The 2006 Lathen Maglev train accident occurred on 22 September 2006 when a Transrapid magnetic levitation (maglev) train collided with a maintenance vehicle near Lathen, Germany. 23 people were killed, making this the first fatal accident on a maglev train.
The Transrapid 08 was doing trial runs, carrying passengers along a 19.8 mile (31.8 km) test track to demonstrate the maglev technology. The track runs from Lathen, Germany, to Dorpen, Germany, with a loop at each end. The Transrapid 08 was capable of reaching speeds of up to 280 mph (450 km/h) on the test track.
The accident occurred on the morning of 22 September 2006 about 0.6 miles (1 km) away from Lathen at about 09:30 local time.
A maintenance vehicle was checking the track for debris when the Transrapid hit it at about 125 mph (200 km/h). The Transrapid was partially derailed. Both vehicles suffered severe damage. Wreckage was spread over a section of track 437 yards (400 m) long. 23 people were killed and ten were seriously injured. The two men in the maintenance vehicle survived.
Firefighters used turntable ladders and aerial platforms to reach the scene, which was about four meters above the ground. 150 personnel were involved in the rescue.
On 23 May 2008, the state court in Osnabruck fined then track manager Guenter Steinmetz 24,000 euro and his successor, Joerg Metzner, 20,000 euro for their failure to prevent the 2006 Lathen maglev train accident. The men were convicted of 23 counts of manslaughter and 11 counts of causing negligent injury. The men did not receive jail sentences, as the court ruled that they had had no criminal intent.
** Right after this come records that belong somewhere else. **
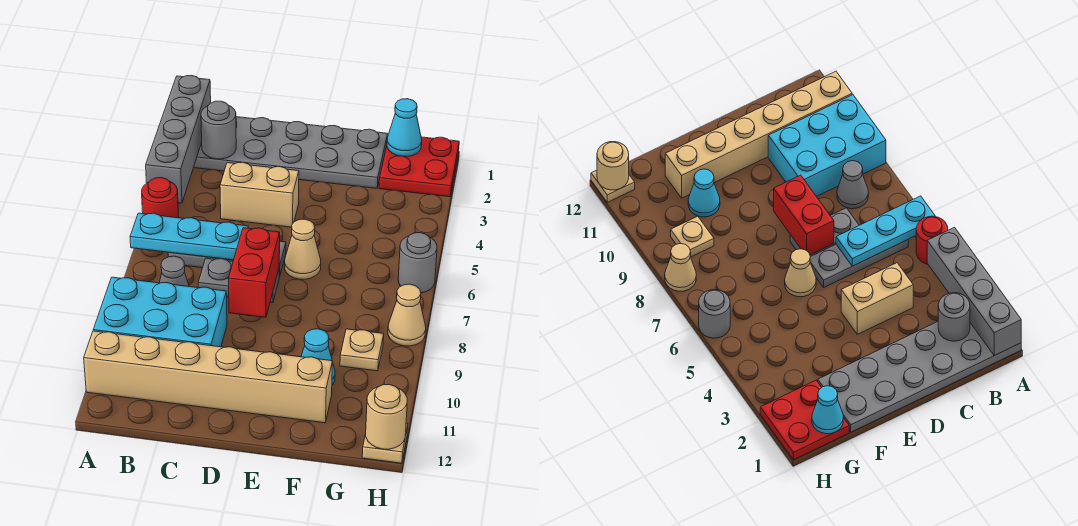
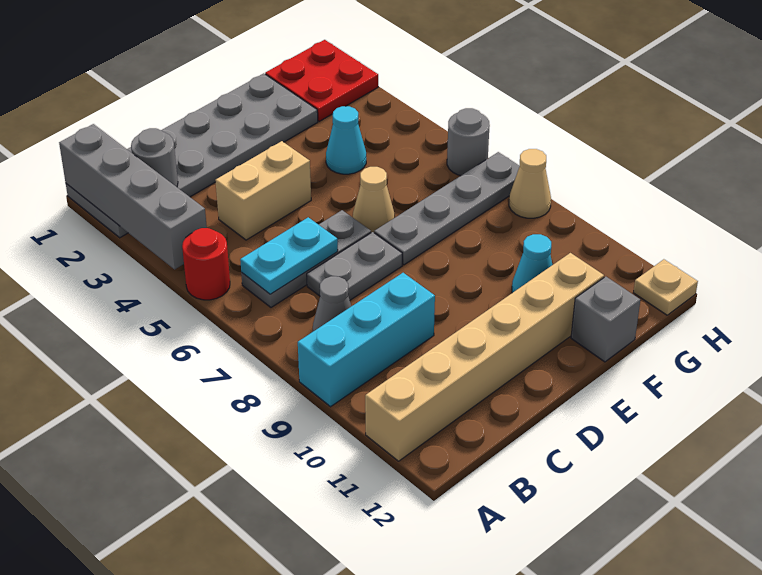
cyan 1x3 plate [130,213,248,260] -> cyan 1x2 plate [240,217,338,294]
cyan 2x3 brick [93,277,227,347] -> cyan 1x3 brick [298,273,435,407]
red 1x2 brick [228,228,280,317] -> none
none -> grey 1x4 plate [374,152,520,265]
none -> grey 1x1 brick [571,277,640,362]
cyan 1x1 cone [387,99,422,156] -> cyan 1x1 cone moved to [326,106,366,174]
tan 1x1 plate [340,329,384,371] -> none
tan 1x1 round brick [366,384,407,449] -> none

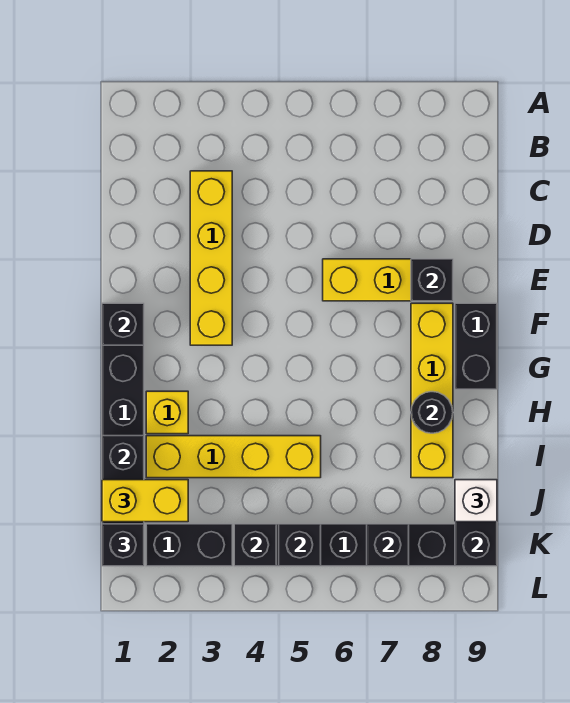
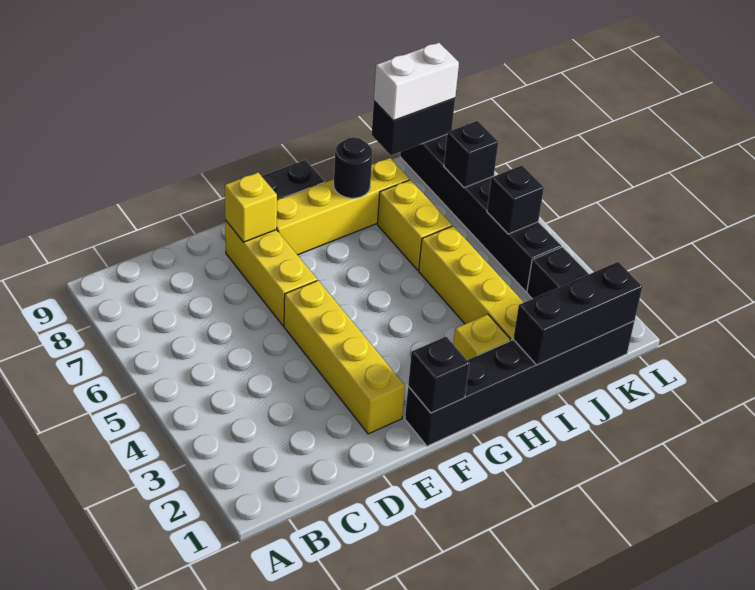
yellow 1x4 brick [190,171,232,345] -> yellow 1x4 brick turned to [284,281,405,434]
black 1x1 brick [411,259,453,301] -> yellow 1x1 brick [225,172,277,242]
yellow 1x2 brick [102,480,188,522] -> yellow 1x2 brick moved to [377,180,452,270]
white 1x1 brick [455,480,497,522] -> white 1x2 brick [374,43,459,120]
black 1x1 brick [102,524,144,566] -> none
black 1x1 brick [234,524,276,566] -> none

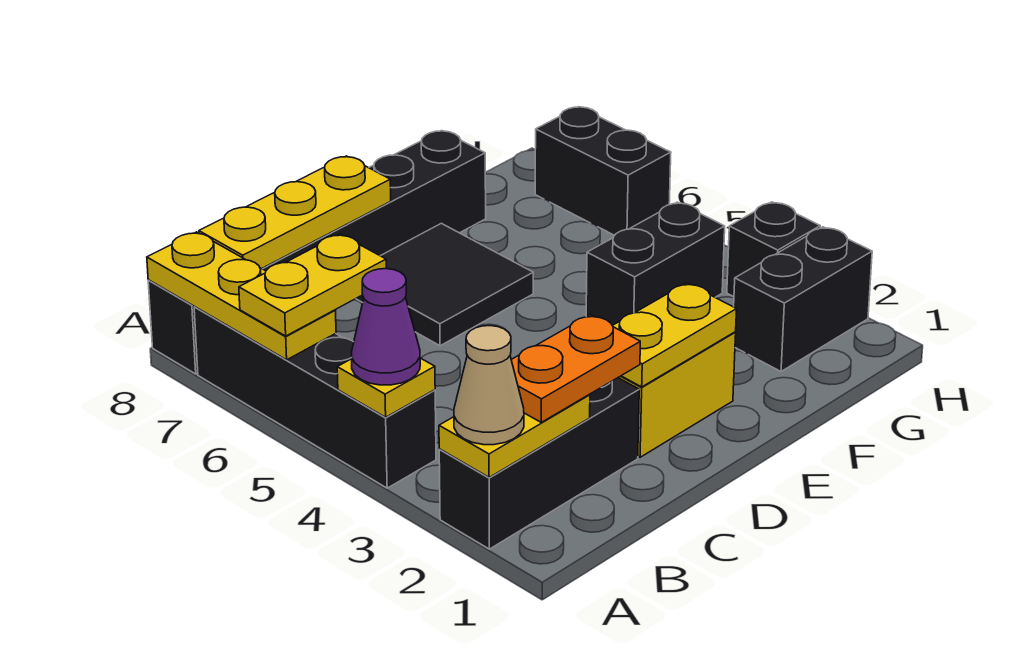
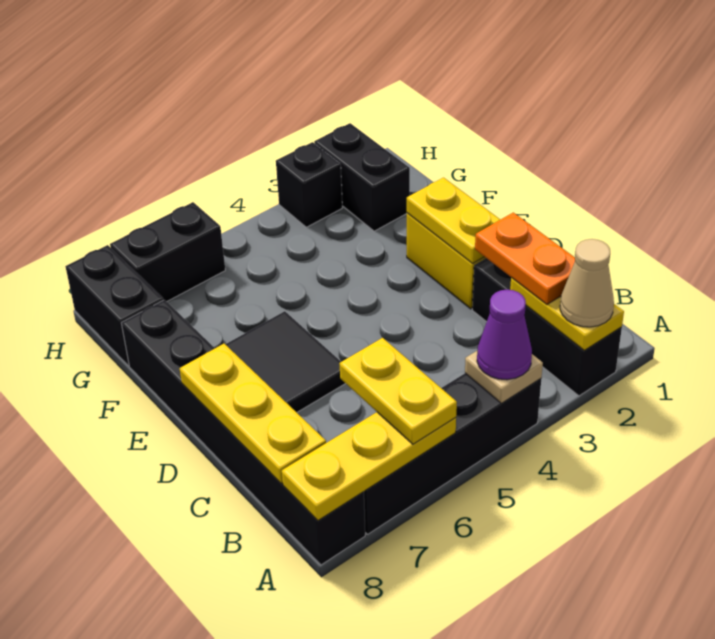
yellow 1x1 plate [337,358,435,417] -> tan 1x1 plate [465,351,543,403]
black 1x2 brick [586,202,725,325] -> black 1x2 brick moved to [65,245,163,366]

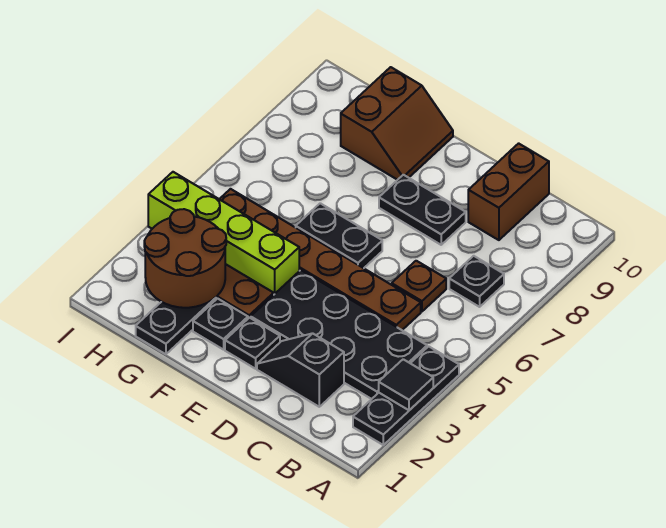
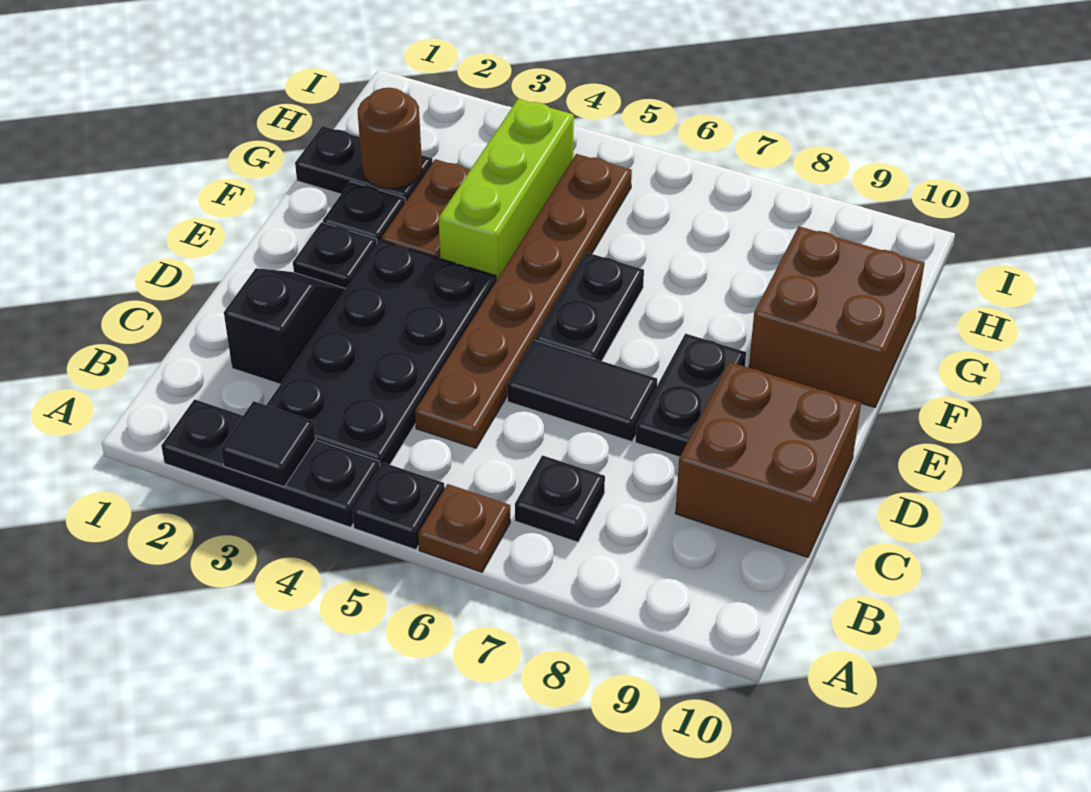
none -> black 1x1 plate [352,463,445,550]
brown 1x1 plate [392,261,446,312] -> brown 1x1 plate moved to [418,484,511,572]
brown 1x2 brick [468,143,549,240] -> brown 2x2 brick [675,362,861,557]
none -> black 1x2 tile [507,340,657,442]
lime 1x4 brick [148,172,299,294] -> lime 1x3 brick [438,99,574,280]
brown 2x2 slope [341,67,453,180] -> brown 2x2 brick [749,226,925,408]
brown 2x2 round brick [144,209,226,308] -> brown 1x1 round brick [358,88,422,189]

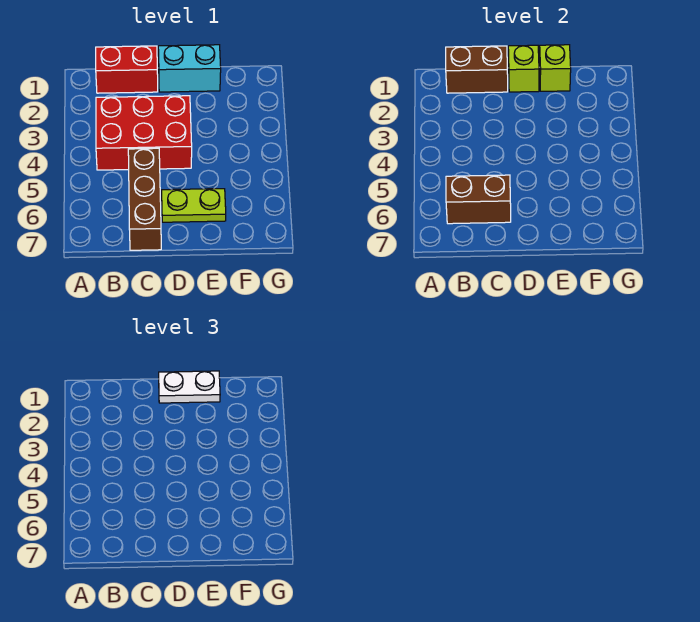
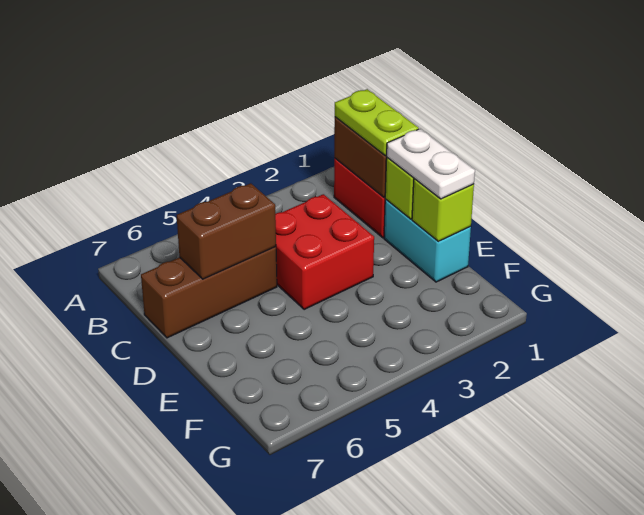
red 2x3 brick [96,96,192,170] -> red 2x2 brick [275,194,374,310]
brown 1x2 brick [446,175,511,224] -> brown 1x2 brick turned to [177,183,276,279]
lime 1x2 plate [162,189,226,222] -> lime 1x2 plate moved to [335,89,419,156]

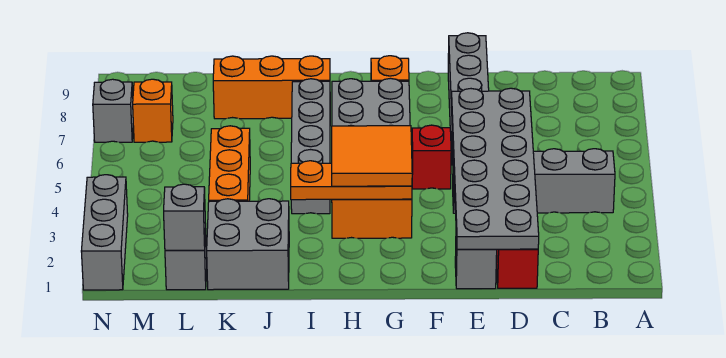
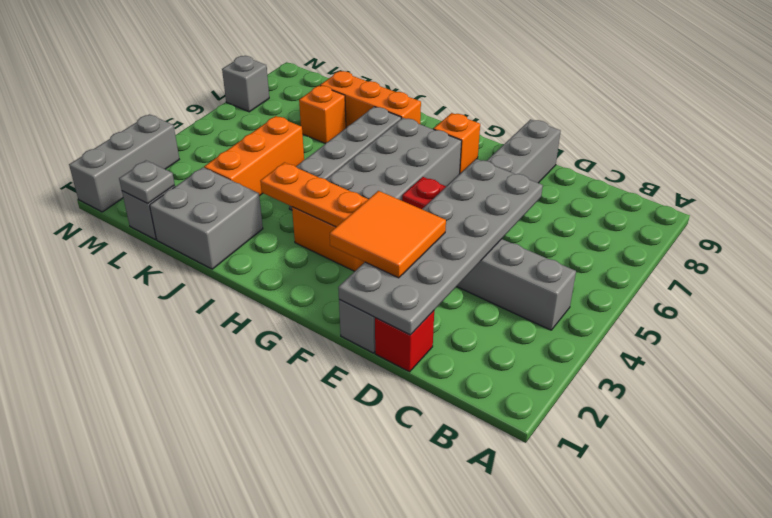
orange 2x2 tile [332,126,412,186] -> orange 2x2 tile moved to [330,191,446,278]
grey 1x1 brick [164,184,206,250] -> grey 1x1 plate [119,161,175,204]
orange 1x1 brick [133,79,173,142] -> orange 1x1 brick moved to [299,85,346,144]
Steinmetz and Metzner failed to install automatic brakes that could have stopped the train before it hit the maintenance vehicle, and of not adhering to the “two people on duty guideline” that could have prevented the accident.
A third defendant, traffic superintendent Guenther Mueller, who cleared the train to proceed n the blocked line, will be tried at a later date. His trial has been postponed due to suicide fears.